What did (only minorly) annoy me is that Madame always looked like she’d done her own hair. The curls are kind of limp (bordering on beachy) and there’s just not much oomph there. I wonder if it relates to the actress not liking to spend a lot of time being dressed/styled (see the director’s quote above)?
Even the QUEEN (only on screen for a hot second) has “did she do that herself?” hair:
And oh my god, I’ve just realized the queen is wearing the weird hair flowers from Carême:

Even Françoise sometimes look like she did her own hair, but at least it’s when she’s sick or not trying too hard:
And the guys too. Lots of long, limp curls, which sure, these are mostly casual situations but can’t we slip a full-bottom wig in there somewhere?

Have you seen Madame de Sévigné? What’s your take?
Find this frock flick at:
Madame de Fayette has the type of gown with the puffs of shift at the CF and sleeves often seen in portraits.
Wow.
I swear, one look at la Petite with her Vulnerable Convent Girl face and you KNOW some local cad, rake-hell, bounder or suitably Period villain is going to make her life excessively adventurous: may the young lady become the heroine and not the victim of that adventure (If she’s that way inclined, may she be lucky enough to meet a gallant young gentleman who can shower her with hard-won love and incredible riches as he takes her away from all this in the classic style).
😂😂😂😂 one hundred percent!
Oh, god, those formal court hair styles on Francoise, especially the twisted curls–those are effing fabulous. (And the phrase “One Hanging Curl of Derp,” almost as good as “hot French-hood action..”) I’m also pleased to see a frock flick about mother-daughter relations, not a very popular theme. Thanks, Kendra!
I signed up for the free trial, and so far the channel’s layout is a mess. There are a bunch of videos taking up space that are just 5 minute trailer compilations of different genre compilations. “Newly Added French Classics!” – why not just show each movie under a newly added category instead of trying waste time with previews? I couldn’t find Madame de Sevigne after scrolling for a while, so I just had to look for it through general Prime search bar anyway.
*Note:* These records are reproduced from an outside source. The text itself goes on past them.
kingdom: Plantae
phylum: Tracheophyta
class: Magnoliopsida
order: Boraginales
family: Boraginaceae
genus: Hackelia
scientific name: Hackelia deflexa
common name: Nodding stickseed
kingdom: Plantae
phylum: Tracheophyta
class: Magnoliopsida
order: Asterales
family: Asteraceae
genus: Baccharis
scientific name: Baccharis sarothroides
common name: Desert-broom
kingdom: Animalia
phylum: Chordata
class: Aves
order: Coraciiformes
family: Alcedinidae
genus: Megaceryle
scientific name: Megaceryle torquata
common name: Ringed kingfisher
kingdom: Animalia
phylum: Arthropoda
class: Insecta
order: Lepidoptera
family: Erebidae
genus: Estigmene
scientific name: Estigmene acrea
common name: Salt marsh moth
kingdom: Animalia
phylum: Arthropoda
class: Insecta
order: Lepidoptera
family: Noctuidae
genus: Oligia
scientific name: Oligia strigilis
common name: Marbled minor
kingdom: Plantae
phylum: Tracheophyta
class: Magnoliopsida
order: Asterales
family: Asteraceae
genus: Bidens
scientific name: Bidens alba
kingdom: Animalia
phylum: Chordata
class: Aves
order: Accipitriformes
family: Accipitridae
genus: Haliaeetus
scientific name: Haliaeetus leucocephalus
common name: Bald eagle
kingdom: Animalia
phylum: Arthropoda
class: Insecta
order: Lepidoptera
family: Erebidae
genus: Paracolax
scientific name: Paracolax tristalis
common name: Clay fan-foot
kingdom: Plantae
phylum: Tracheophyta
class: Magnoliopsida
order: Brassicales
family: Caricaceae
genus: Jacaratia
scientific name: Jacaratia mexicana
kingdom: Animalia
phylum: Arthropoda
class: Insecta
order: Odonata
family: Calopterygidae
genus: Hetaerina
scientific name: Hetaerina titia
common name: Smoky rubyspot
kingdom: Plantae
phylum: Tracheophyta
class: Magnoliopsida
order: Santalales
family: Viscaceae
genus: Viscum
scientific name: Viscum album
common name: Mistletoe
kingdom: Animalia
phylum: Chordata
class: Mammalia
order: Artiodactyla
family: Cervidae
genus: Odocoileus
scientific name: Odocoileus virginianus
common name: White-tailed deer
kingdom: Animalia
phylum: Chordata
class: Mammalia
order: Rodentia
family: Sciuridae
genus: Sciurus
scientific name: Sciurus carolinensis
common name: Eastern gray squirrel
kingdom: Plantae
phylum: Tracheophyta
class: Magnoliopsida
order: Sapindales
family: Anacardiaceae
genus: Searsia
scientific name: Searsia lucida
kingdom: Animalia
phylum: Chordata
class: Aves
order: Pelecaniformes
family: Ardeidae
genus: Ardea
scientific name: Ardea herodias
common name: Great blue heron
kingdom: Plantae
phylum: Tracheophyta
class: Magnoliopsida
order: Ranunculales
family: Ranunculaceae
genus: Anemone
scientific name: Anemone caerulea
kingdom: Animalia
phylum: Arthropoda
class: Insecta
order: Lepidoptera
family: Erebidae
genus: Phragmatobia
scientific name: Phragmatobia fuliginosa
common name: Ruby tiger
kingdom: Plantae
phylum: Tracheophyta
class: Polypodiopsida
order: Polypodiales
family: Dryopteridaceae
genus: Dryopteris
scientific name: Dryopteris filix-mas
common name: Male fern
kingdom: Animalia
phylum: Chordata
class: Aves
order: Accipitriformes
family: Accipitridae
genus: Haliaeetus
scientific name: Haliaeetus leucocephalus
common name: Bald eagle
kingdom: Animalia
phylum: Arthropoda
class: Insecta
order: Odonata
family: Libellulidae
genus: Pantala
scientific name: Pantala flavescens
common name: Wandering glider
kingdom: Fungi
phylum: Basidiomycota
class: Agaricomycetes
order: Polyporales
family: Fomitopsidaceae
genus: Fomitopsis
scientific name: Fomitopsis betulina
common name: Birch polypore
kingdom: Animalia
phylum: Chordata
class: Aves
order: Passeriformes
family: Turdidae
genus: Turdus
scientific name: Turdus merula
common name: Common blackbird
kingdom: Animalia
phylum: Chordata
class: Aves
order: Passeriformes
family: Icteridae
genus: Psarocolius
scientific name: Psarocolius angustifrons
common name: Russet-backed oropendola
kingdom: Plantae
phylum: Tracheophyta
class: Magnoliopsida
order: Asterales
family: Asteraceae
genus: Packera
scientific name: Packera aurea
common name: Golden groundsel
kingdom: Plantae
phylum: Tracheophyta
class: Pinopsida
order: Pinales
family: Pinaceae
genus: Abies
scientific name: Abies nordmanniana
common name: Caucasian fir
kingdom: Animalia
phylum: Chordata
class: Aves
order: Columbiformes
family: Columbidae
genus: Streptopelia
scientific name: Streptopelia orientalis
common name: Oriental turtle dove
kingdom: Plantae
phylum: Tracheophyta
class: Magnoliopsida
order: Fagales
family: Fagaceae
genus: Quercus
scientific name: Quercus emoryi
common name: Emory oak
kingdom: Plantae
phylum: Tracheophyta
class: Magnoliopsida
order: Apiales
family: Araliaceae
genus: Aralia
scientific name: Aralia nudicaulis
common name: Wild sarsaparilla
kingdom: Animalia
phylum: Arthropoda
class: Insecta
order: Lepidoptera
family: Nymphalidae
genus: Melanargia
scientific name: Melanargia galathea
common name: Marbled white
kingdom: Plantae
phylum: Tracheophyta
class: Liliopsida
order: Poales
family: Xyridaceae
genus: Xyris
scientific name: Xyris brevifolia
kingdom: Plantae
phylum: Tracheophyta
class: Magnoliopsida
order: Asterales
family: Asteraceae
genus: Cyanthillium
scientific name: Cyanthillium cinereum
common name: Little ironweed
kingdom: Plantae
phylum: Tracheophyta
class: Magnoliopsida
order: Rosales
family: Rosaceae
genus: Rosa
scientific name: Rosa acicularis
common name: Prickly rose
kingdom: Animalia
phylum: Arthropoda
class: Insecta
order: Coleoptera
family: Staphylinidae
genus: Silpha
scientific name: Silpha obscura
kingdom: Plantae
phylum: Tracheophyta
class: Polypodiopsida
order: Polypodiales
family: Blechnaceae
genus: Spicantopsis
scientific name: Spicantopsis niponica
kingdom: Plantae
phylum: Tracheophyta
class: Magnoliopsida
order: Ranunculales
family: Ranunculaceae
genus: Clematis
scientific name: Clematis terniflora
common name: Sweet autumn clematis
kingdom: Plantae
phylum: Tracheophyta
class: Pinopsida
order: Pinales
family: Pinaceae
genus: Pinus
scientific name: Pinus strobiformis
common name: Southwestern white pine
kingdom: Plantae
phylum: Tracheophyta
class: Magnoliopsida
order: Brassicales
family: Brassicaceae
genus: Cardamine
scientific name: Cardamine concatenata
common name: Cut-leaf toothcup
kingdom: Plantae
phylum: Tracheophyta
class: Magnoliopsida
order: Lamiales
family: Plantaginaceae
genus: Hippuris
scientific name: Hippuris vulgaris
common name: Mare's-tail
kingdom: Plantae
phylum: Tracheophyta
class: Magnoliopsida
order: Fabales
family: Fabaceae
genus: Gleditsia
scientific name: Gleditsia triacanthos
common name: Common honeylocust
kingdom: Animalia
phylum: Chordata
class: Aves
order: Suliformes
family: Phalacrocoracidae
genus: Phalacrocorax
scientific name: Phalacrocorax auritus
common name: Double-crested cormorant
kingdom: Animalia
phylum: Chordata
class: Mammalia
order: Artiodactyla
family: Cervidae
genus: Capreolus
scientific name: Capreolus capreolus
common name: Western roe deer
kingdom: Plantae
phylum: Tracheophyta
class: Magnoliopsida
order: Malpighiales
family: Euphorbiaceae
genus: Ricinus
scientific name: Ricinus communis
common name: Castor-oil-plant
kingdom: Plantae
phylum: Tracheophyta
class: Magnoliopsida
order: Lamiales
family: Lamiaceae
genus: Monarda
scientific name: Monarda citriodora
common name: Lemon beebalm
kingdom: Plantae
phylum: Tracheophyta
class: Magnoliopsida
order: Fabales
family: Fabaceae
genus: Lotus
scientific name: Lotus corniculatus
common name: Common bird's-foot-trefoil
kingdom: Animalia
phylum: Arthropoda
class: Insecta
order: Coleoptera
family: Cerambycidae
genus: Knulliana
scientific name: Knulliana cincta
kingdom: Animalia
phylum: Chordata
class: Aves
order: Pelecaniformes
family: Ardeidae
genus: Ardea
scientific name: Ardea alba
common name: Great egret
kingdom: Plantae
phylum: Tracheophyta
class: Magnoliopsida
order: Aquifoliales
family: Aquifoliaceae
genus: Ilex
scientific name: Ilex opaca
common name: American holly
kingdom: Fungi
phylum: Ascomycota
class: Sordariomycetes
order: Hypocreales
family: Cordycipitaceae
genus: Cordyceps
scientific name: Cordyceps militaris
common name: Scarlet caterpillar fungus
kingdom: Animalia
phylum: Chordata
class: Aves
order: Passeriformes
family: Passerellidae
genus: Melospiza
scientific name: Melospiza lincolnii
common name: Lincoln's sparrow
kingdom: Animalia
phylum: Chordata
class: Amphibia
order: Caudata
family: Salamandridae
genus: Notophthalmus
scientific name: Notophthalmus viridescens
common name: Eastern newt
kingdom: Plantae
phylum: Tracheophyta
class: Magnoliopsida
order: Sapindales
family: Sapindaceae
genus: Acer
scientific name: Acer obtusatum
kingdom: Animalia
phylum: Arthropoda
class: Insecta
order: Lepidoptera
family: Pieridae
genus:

I also hate that, at least for this particular movie, the only subtitle option was English, no possibility to put on French subtitles.
Maybe there are some hidden gems, but as far as TV goes I saw a lot of crossover with the PBS masterpiece channel or another channel called MHZ Choice.
I too was annoyed that there isn’t an option for French subtitles! It’s one of my favorite ways to practice my French! Okay so the channel isn’t fabulous, but I saw some GOOD movies on there (The Royal Exchange, for example)?
I’m somehow irritated about the interview of Romand. “L’Allée du Roi” or even new productions from France have no cold costumes – the opposite is the case. I have the impression that French movies about this special period are a lot better then their movies about the 18th century (there are some exceptions such as “Mademoiselle de Joncquières”). The pctures are looking good and I loved to read Madame de Sevigné’s letters and therefore I’m excited to see how they managed to bring their spirit into a movie – her fears for the health of her daughter for example.